• Work instruction:
Produce a verbatim copy of the records, and keep the images out of it.

(Dataset entries)
═══
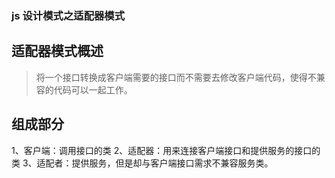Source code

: ### js 设计模式之适配器模式

## 适配器模式概述

> 将一个接口转换成客户端需要的接口而不需要去修改客户端代码，使得不兼容的代码可以一起工作。

## 组成部分

1、客户端：调用接口的类
2、适配器：用来连接客户端接口和提供服务的接口的类
3、适配者：提供服务，但是却与客户端接口需求不兼容服务类。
═══
• Answer space:
Source code

: ### js 设计模式之适配器模式

## 适配器模式概述

> 将一个接口转换成客户端需要的接口而不需要去修改客户端代码，使得不兼容的代码可以一起工作。

## 组成部分

1、客户端：调用接口的类
2、适配器：用来连接客户端接口和提供服务的接口的类
3、适配者：提供服务，但是却与客户端接口需求不兼容服务类。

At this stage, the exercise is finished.